For a triangle with sides $a, b, c$ (where $c$ is the biggest side) there is a simple check to see whether it's circumcenter lies inside of it:
$$a^2 + b^2 < c^2$$
Is there such an inequality for a cyclic quadrilateral, given its side lengths $a, b, c, d$ (with longest side $d$)?
Can this be generalized to a cyclic convex $n$-gon?
On
Let $a, b, c, d$ be the lengths of the sides with $a$ being longest or tied for longest (we will eventually see that if there is a tie then the circumcenter is forced inside the polygon). Interchanging the order of the sides has no effect on the circumcircle and so WLOG the $a$ and $b$ sides are taken to be adjacent to each other.
Draw the diagonal that separates the $a, b$ sides from the $c, d$ sides. Let $\theta$ be the angle between the $a$ and $b$ sides, $\theta'$ be the angle between the $c$ and $d$ sides. Apply the Law of Cosines to the two triangles formed by the diagonal:
$\cos(\theta)=(a^2+b^2-x^2)/(2ab)$
$\cos(\theta')=(c^2+d^2-x^2)/(2cd)$
The two angles are supplementary, therefore their cosines sum to zero and the right sides of the above equations must do the same. Form that Sun and solve for $x^2$:
$x^2=(ab(c^2+d^2)+cd(a^2+b^2))/(ab+cd)$
The circumcenter is outside the quadrilateral when it is on tge opposite side of the $a$ side from the diagonal we drew above. That condition is:
$a^2>x^2+b^2$
Substitute for x, work through the algebra and obtain this result for the circumcenter lying outside the quadtilateral:
$a^3-a(b^2+c^2+d^2)-2bcd>0$
Note that if $b$,$c$, or $d$ matches $a$, the left side is forced to be negative, pushing the circumenter inside the polygon.

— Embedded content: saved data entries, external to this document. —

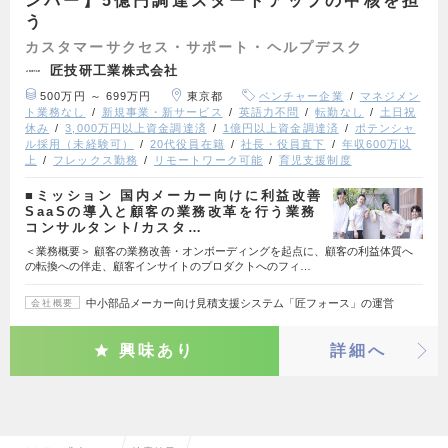
ンバー】5億円調達スタートアップの中核を担
う
カスタマーサクセス・サポート・ヘルプデスク
匠技研工業株式会社
500万円 ～ 699万円
東京都
ベンチャー企業
マネジメン
ト業務なし
新規事業・新サービス
英語力不問
転勤なし
土日祝
休み
3,000万円以上資金調達済
1億円以上資金調達済
ポテンシャ
ル採用（未経験可）
20代役員在籍
社長・役員直下
年収600万以
上
フレックス勤務
リモートワーク可能
育児支援制度
■ミッション 国内メーカー向けに利益改善
SaaSの導入と顧客の業務改革を行う業務
コンサルタント/カスタ…
＜業務概要＞ 顧客の業務改善・オンボーディングを起点に、顧客の利益体質へ
の転換への伴走、顧客インサイトのプロダクトへのフィ…
中小部品メーカー向け見積支援システム「匠フォース」の運営
会社概要
興味あり
詳細へ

The circumcenter of a triangle is inside the triangle if and only if $$ (a^2+b^2-c^2)(c^2+a^2-b^2)(b^2+c^2-a^2)\gt0\tag{1} $$
The diagonal with sides $a$ and $b$ on one side and $c$ and $d$ on the other is $$ e^2=\frac{\frac{a^2+b^2}{ab}+\frac{c^2+d^2}{cd}}{\frac1{ab}+\frac1{cd}}\tag{2} $$ Then the circumcenter is inside the quadrilateral if and only if $$ \hspace{-10pt}\small(a^2+b^2-e^2)(e^2+a^2-b^2)(b^2+e^2-a^2)(c^2+d^2-e^2)(e^2+c^2-d^2)(d^2+e^2-c^2)\lt0\tag{3} $$ or $$ a^2+b^2=c^2+d^2\tag{4} $$ Note that $(4)$ implies equality in $(3)$.